I have been using code like this to move the dataframe to the destination, after pulling it from another location as a csv, doing some transformations on the data itself:
fileList = source_sftp.listdir('/Inbox/')
dataList = []
for item in fileList: # for each file in the list...
print(item)
if item[-3:] == u'csv':
temp = pd.read_csv(source_sftp.open('/Inbox/'+item)) # read the csv directly from the sftp server into a pd Dataframe
elif item[-3:] == u'zip':
temp = pd.read_csv(source_sftp.open('/Inbox/'+item),compression='zip')
elif item[-3:] == u'.gz':
temp = pd.read_csv(source_sftp.open('/Inbox/'+item),compression='gzip')
else:
temp = pd.read_csv(source_sftp.open('/Inbox/'+item),compression='infer')
dataList.append(temp) # keep each
#... Some transformations in here on the data
FL = [(x.replace('.csv',''))+suffix # just swap out to suffix
for x in fileList]
locpath = '{}/some/new/dir/'.format(dest_sftp.pwd)
i = 0
for item in dataList:
with dest_sftp.open(locpath + FL[i], 'w') as f:
item.to_csv(f, index=False,compression='gzip')
i = i+1
It seems like I should be able to get this to work, but I am guessing there is something being skipped over when I use to_csv to convert the dataframe back and then compress it on the sftp fileobject. Should I be streaming this somehow, or is there solution I am missing somewhere in the documentation on pysftp or pandas?

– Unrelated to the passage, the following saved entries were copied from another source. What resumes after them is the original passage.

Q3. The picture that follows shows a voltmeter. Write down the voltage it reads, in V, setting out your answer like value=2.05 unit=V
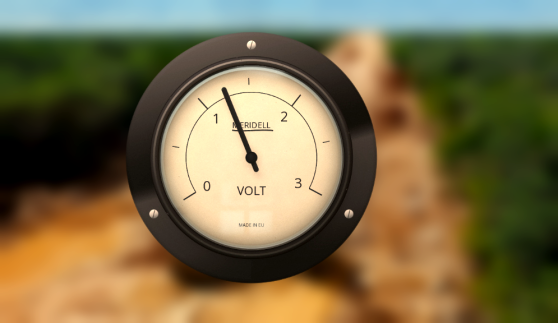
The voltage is value=1.25 unit=V
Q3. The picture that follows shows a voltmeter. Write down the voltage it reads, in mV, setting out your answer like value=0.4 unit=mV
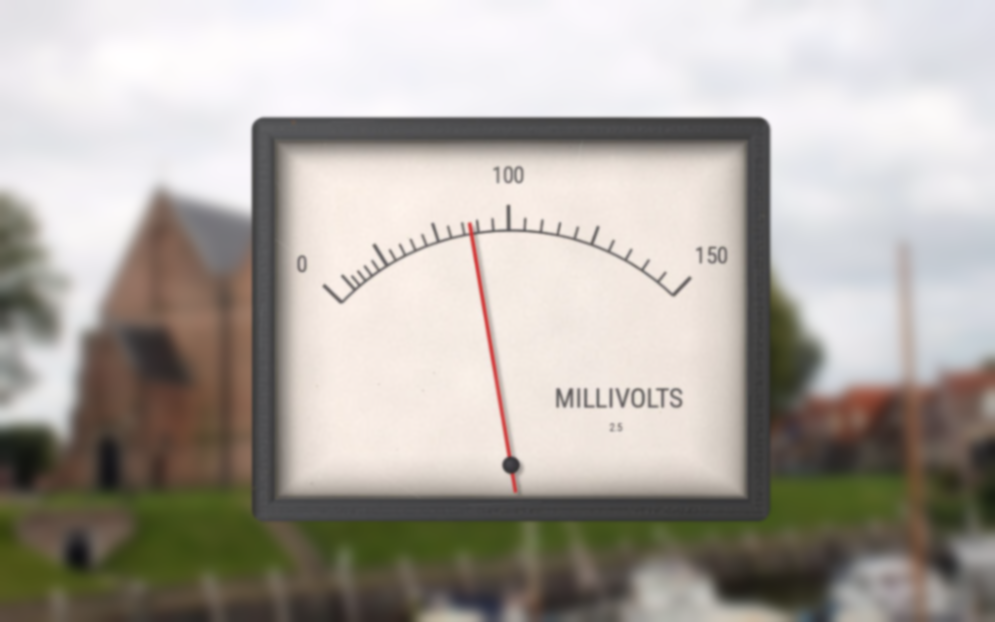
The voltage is value=87.5 unit=mV
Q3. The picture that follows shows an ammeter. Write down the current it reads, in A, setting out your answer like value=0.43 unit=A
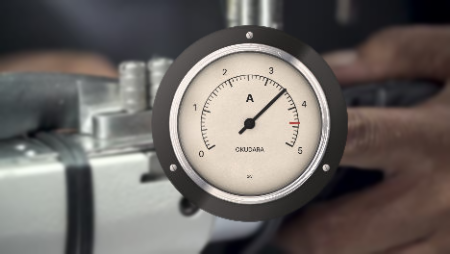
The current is value=3.5 unit=A
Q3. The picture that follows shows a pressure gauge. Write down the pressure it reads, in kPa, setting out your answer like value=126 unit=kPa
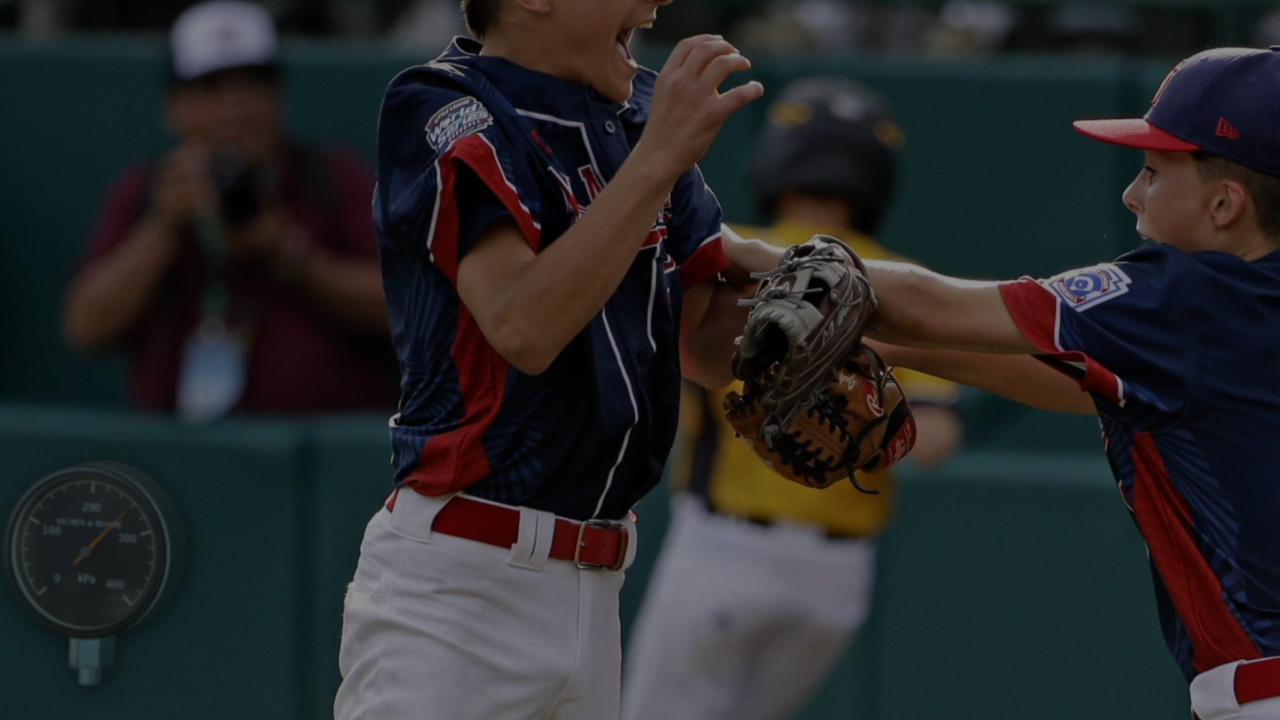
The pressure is value=260 unit=kPa
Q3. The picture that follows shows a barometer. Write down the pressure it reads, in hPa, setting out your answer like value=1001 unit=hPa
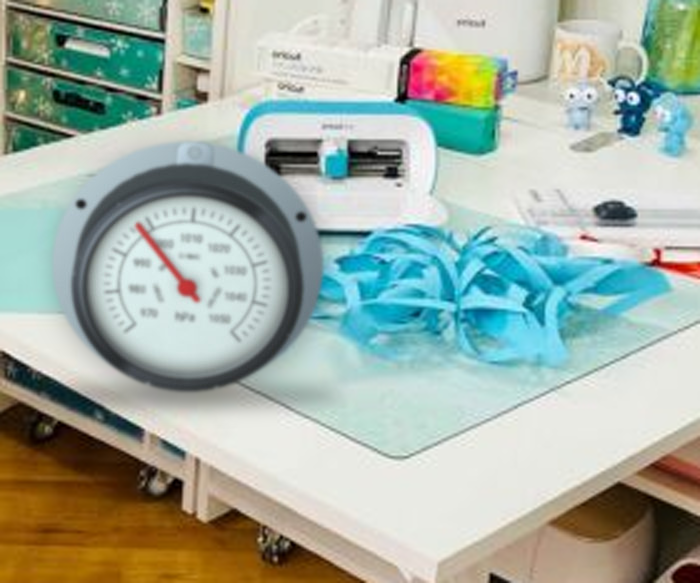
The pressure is value=998 unit=hPa
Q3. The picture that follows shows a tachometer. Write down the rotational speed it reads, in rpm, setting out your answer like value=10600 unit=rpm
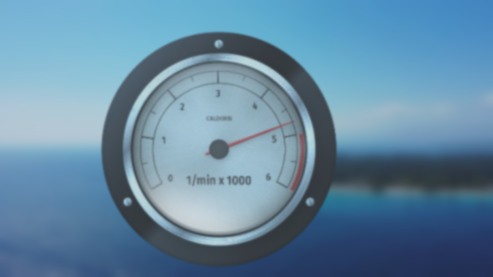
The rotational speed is value=4750 unit=rpm
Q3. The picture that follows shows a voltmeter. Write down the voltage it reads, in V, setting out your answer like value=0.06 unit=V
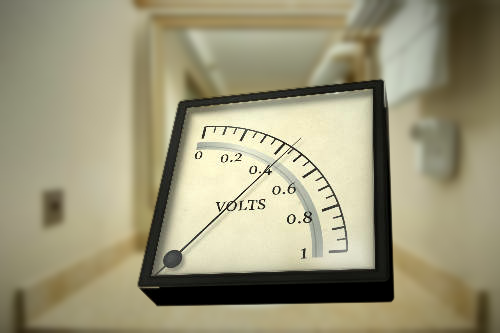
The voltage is value=0.45 unit=V
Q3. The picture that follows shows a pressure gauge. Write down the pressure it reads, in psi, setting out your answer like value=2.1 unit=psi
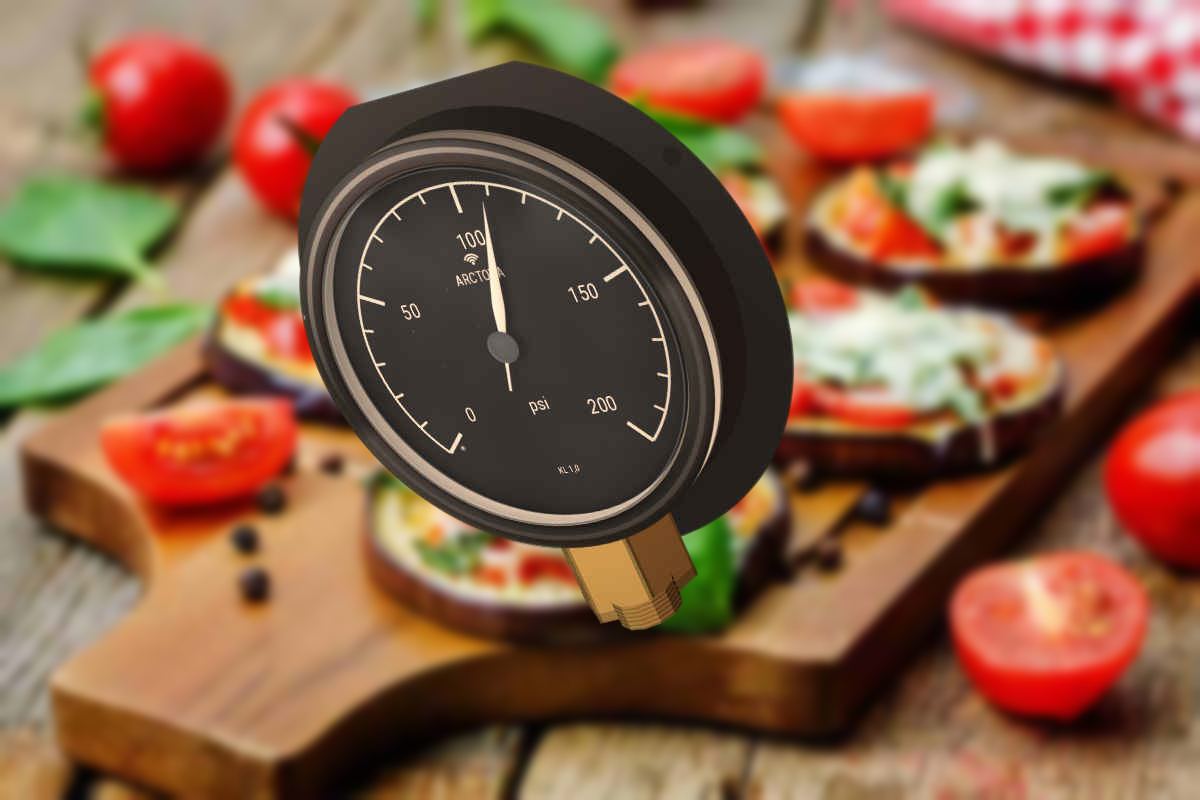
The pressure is value=110 unit=psi
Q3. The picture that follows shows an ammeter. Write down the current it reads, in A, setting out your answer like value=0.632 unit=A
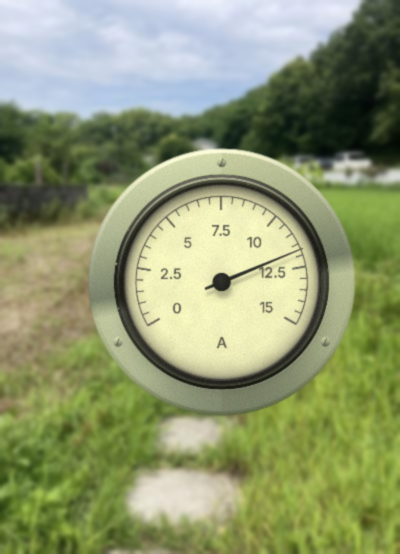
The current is value=11.75 unit=A
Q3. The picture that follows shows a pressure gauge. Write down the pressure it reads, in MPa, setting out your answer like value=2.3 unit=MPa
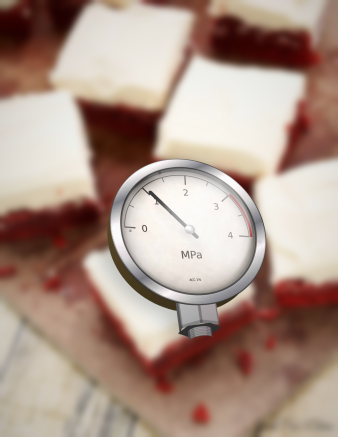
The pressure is value=1 unit=MPa
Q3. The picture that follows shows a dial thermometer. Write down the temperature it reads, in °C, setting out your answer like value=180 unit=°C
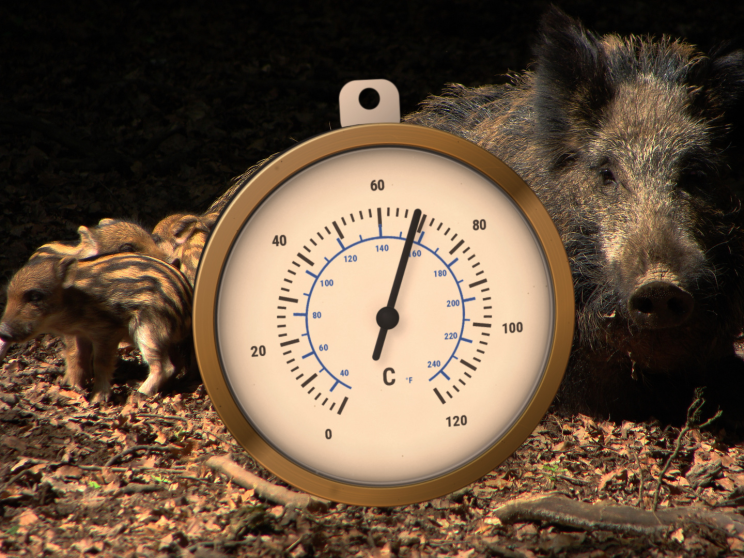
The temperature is value=68 unit=°C
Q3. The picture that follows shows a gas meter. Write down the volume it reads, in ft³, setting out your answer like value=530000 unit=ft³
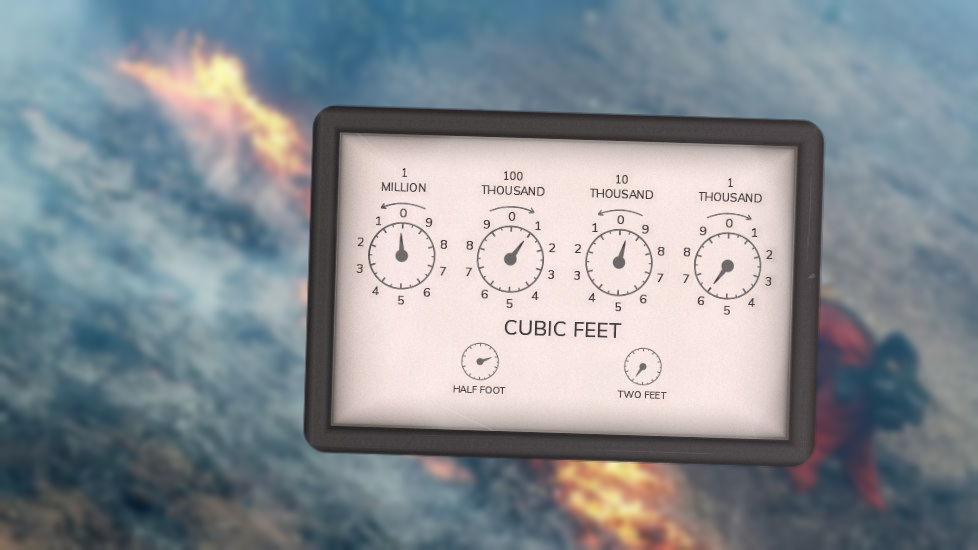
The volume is value=9600 unit=ft³
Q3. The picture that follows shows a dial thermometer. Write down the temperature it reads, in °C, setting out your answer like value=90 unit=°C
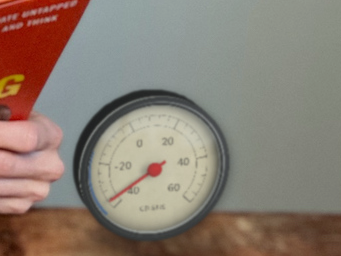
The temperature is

If I can avoid saving the csv file somewhere local first, I would like to, but I don't think I should have to, right? I am able to get the file in the end to be compressed if I just save file locally with temp.to_csv('/local/path/myfile.csv.gz', compression='gzip')
, and after transferring this local file to the destination it is still compressed, so I don't think it has do with the transfer, just how pandas.Dataframe.to_csv and the pysftp.Connection.open are used together.
I should probably add that I still consider myself a newbie to much of Python, but I have been working with local to sftp and sftp to local, and have not had to do much in the way of transferring (directly or indirectly) between them.